The answer must be every line of the records below that holds the word "Biography".

(GIVEN RECORDS)

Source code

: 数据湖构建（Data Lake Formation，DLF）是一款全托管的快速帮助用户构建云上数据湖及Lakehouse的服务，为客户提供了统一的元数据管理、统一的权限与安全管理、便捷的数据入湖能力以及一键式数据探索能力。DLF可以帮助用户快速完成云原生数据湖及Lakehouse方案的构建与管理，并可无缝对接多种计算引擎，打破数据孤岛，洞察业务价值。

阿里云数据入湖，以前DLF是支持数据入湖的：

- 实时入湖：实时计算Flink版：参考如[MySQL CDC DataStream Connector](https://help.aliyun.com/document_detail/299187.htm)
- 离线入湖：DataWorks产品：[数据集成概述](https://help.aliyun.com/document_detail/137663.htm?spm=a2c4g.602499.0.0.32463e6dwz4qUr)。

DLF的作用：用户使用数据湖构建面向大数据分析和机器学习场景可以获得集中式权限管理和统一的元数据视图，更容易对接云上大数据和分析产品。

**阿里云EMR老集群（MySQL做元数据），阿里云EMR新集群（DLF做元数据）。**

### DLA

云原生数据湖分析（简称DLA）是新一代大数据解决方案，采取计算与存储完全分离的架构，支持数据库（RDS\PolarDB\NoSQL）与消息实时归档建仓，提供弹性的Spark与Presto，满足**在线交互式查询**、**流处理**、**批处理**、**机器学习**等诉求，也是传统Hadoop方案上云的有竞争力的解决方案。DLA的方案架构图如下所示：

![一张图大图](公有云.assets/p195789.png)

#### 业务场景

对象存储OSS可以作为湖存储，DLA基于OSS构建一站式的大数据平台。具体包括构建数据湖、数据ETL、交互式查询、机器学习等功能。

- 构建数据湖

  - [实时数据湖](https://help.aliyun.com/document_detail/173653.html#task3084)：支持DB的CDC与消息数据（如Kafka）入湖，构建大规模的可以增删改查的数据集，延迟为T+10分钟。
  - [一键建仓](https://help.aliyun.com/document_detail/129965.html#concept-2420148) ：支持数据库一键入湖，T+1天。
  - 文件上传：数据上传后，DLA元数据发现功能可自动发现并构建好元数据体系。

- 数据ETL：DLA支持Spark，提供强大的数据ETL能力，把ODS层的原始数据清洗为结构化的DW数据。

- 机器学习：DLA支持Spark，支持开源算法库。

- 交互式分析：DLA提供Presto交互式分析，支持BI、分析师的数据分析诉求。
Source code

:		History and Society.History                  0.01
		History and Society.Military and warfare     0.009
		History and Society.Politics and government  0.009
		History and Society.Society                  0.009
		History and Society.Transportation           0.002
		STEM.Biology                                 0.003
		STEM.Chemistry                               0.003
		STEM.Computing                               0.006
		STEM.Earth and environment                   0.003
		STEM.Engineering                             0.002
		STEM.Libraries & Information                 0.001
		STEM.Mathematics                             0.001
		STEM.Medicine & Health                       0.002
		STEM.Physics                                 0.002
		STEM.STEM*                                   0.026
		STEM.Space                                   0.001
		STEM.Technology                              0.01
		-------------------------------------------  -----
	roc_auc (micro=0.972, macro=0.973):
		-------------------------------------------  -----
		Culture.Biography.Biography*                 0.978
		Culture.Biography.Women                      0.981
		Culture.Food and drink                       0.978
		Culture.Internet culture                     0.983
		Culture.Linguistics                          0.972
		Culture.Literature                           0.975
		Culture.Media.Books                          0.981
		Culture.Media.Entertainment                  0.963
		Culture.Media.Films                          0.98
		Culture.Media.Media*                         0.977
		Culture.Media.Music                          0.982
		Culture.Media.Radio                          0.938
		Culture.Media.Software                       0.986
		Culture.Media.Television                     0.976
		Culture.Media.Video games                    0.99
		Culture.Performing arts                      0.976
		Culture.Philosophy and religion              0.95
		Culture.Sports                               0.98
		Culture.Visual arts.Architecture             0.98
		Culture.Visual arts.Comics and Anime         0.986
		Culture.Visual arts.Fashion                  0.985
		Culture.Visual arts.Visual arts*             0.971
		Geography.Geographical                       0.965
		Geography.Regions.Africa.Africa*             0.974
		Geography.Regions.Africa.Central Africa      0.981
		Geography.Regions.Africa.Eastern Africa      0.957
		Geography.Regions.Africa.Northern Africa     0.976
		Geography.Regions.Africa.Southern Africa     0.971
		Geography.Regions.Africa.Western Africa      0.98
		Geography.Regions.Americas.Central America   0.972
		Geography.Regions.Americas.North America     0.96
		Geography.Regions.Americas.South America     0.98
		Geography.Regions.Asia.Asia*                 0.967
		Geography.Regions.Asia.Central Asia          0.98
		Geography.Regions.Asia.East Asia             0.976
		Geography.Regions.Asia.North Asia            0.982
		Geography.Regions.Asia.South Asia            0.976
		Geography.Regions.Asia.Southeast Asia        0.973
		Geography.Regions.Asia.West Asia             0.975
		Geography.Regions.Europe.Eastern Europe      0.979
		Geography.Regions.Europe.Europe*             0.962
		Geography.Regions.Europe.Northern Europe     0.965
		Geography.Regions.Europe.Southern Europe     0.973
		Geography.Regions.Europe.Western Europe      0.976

(End GIVEN RECORDS)

TASK OUTPUT>
		Culture.Biography.Biography*                 0.978
		Culture.Biography.Women                      0.981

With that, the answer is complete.